Information »
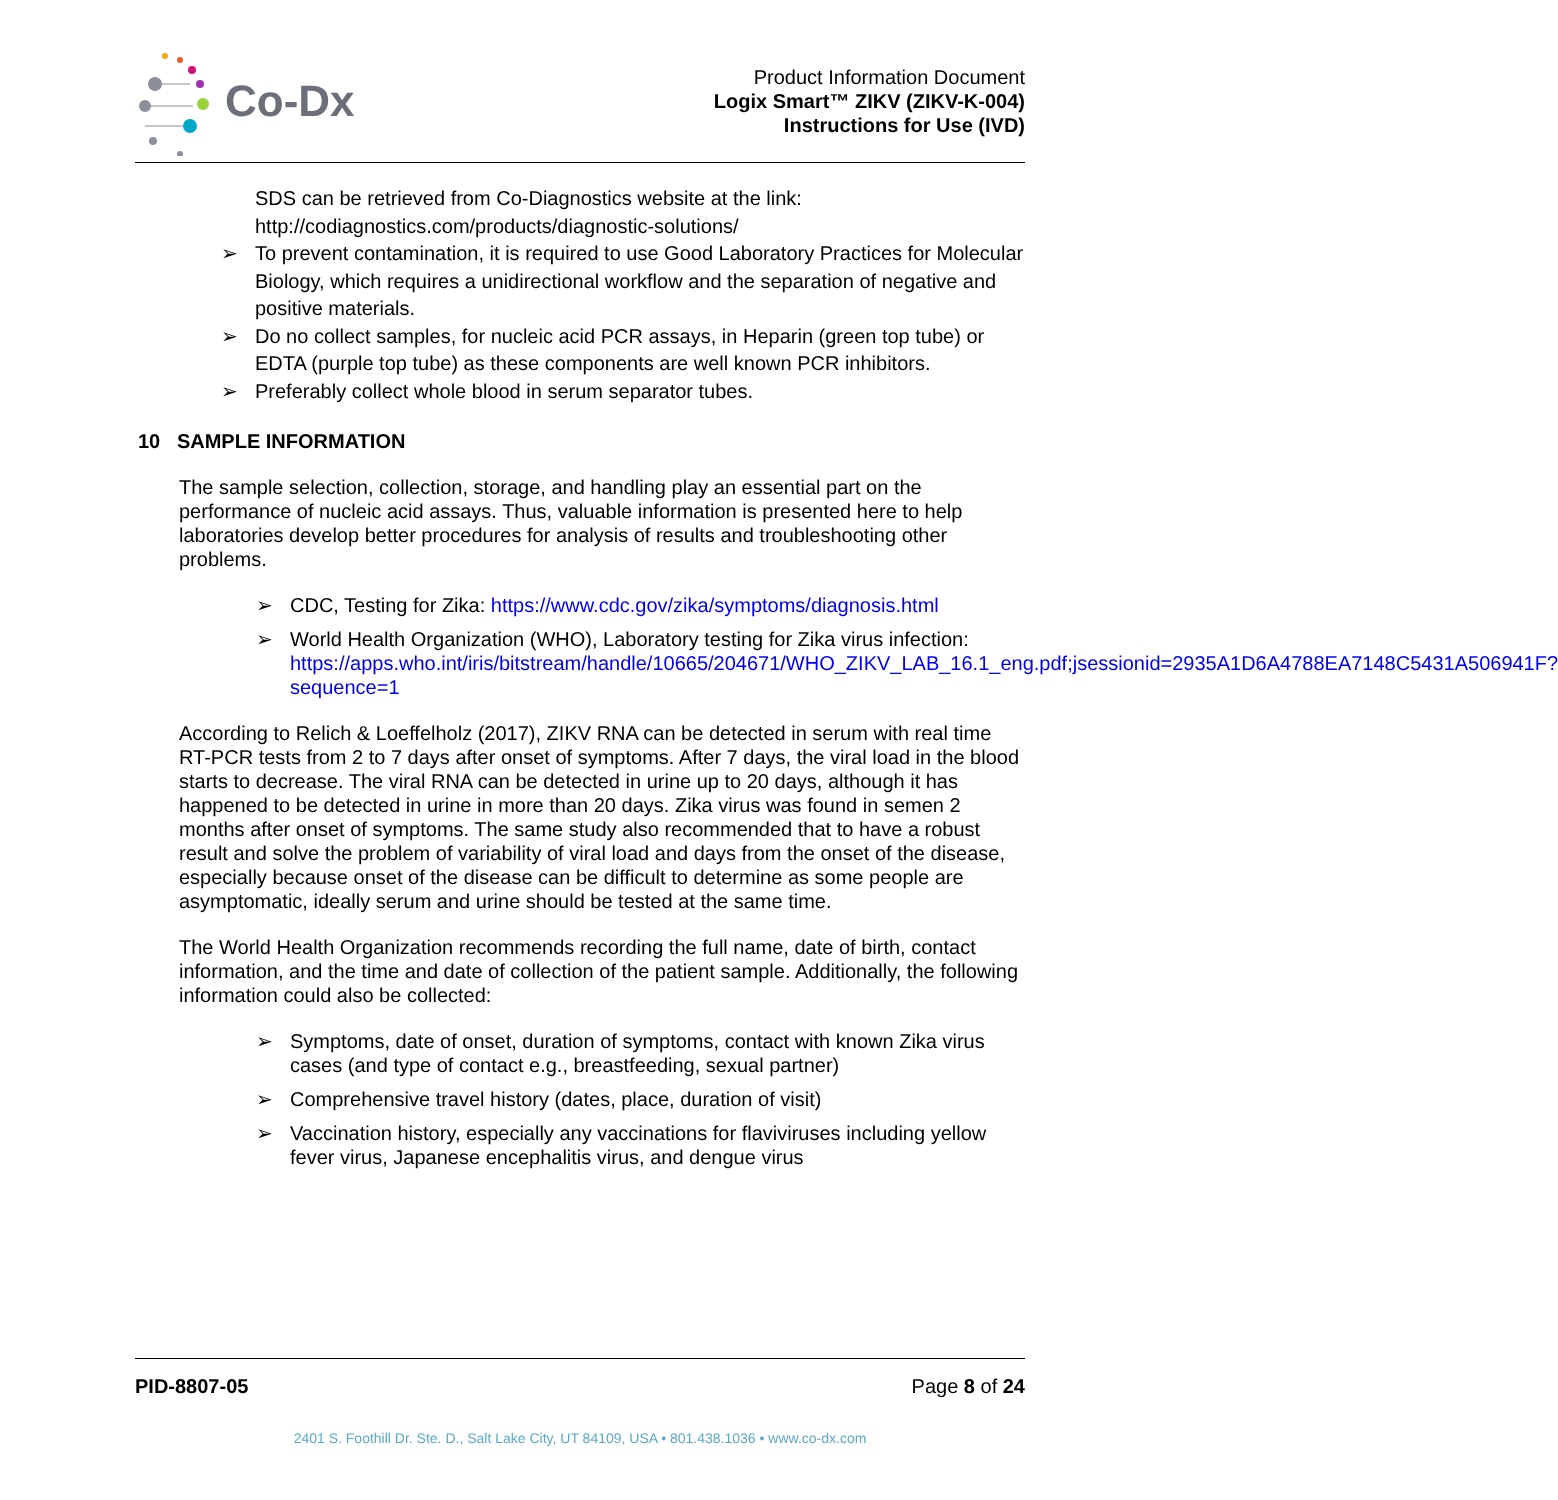Co-Dx
Product Information Document
Logix Smart™ ZIKV (ZIKV-K-004)
Instructions for Use (IVD)
SDS can be retrieved from Co-Diagnostics website at the link:
http://codiagnostics.com/products/diagnostic-solutions/
➢ To prevent contamination, it is required to use Good Laboratory Practices for Molecular Biology, which requires a unidirectional workflow and the separation of negative and positive materials.
➢ Do no collect samples, for nucleic acid PCR assays, in Heparin (green top tube) or EDTA (purple top tube) as these components are well known PCR inhibitors.
➢ Preferably collect whole blood in serum separator tubes.
10 SAMPLE INFORMATION
The sample selection, collection, storage, and handling play an essential part on the performance of nucleic acid assays. Thus, valuable information is presented here to help laboratories develop better procedures for analysis of results and troubleshooting other problems.
➢ CDC, Testing for Zika: https://www.cdc.gov/zika/symptoms/diagnosis.html
➢ World Health Organization (WHO), Laboratory testing for Zika virus infection: https://apps.who.int/iris/bitstream/handle/10665/204671/WHO_ZIKV_LAB_16.1_eng.pdf;jsessionid=2935A1D6A4788EA7148C5431A506941F?sequence=1
According to Relich & Loeffelholz (2017), ZIKV RNA can be detected in serum with real time RT-PCR tests from 2 to 7 days after onset of symptoms. After 7 days, the viral load in the blood starts to decrease. The viral RNA can be detected in urine up to 20 days, although it has happened to be detected in urine in more than 20 days. Zika virus was found in semen 2 months after onset of symptoms. The same study also recommended that to have a robust result and solve the problem of variability of viral load and days from the onset of the disease, especially because onset of the disease can be difficult to determine as some people are asymptomatic, ideally serum and urine should be tested at the same time.
The World Health Organization recommends recording the full name, date of birth, contact information, and the time and date of collection of the patient sample. Additionally, the following information could also be collected:
➢ Symptoms, date of onset, duration of symptoms, contact with known Zika virus cases (and type of contact e.g., breastfeeding, sexual partner)
➢ Comprehensive travel history (dates, place, duration of visit)
➢ Vaccination history, especially any vaccinations for flaviviruses including yellow fever virus, Japanese encephalitis virus, and dengue virus
PID-8807-05 Page 8 of 24
2401 S. Foothill Dr. Ste. D., Salt Lake City, UT 84109, USA • 801.438.1036 • www.co-dx.com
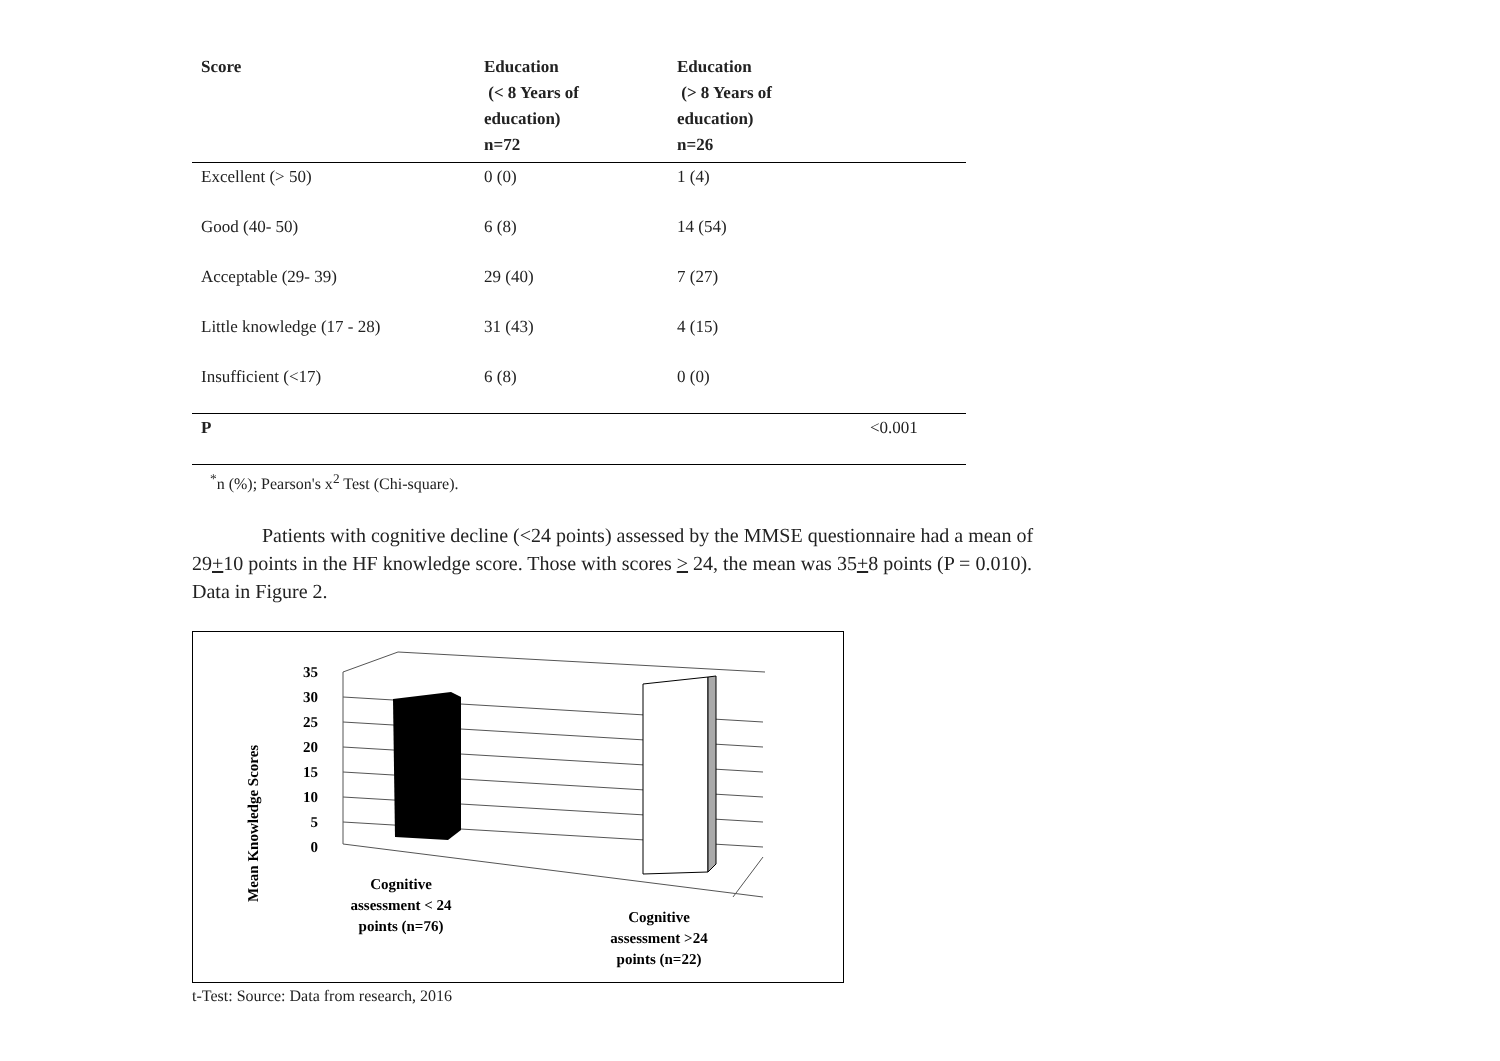| Score | Education (< 8 Years of education) n=72 | Education (> 8 Years of education) n=26 | |
| --- | --- | --- | --- |
| Excellent (> 50) | 0 (0) | 1 (4) | |
| Good (40- 50) | 6 (8) | 14 (54) | |
| Acceptable (29- 39) | 29 (40) | 7 (27) | |
| Little knowledge (17 - 28) | 31 (43) | 4 (15) | |
| Insufficient (<17) | 6 (8) | 0 (0) | |
| P | | | <0.001 |
<sup>*</sup> n (%); Pearson's x<sup>2</sup> Test (Chi-square).
Patients with cognitive decline (<24 points) assessed by the MMSE questionnaire had a mean of 29+10 points in the HF knowledge score. Those with scores > 24, the mean was 35+8 points (P = 0.010). Data in Figure 2.
35
30
25
20
15
10
5
0
Mean Knowledge Scores
Cognitive
assessment < 24
points (n=76)
Cognitive
assessment >24
points (n=22)
t-Test: Source: Data from research, 2016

Task to complete »
Taking the material above, count every line in which the word "Laboratory" appears; answer with the number alone.

Your solution »
2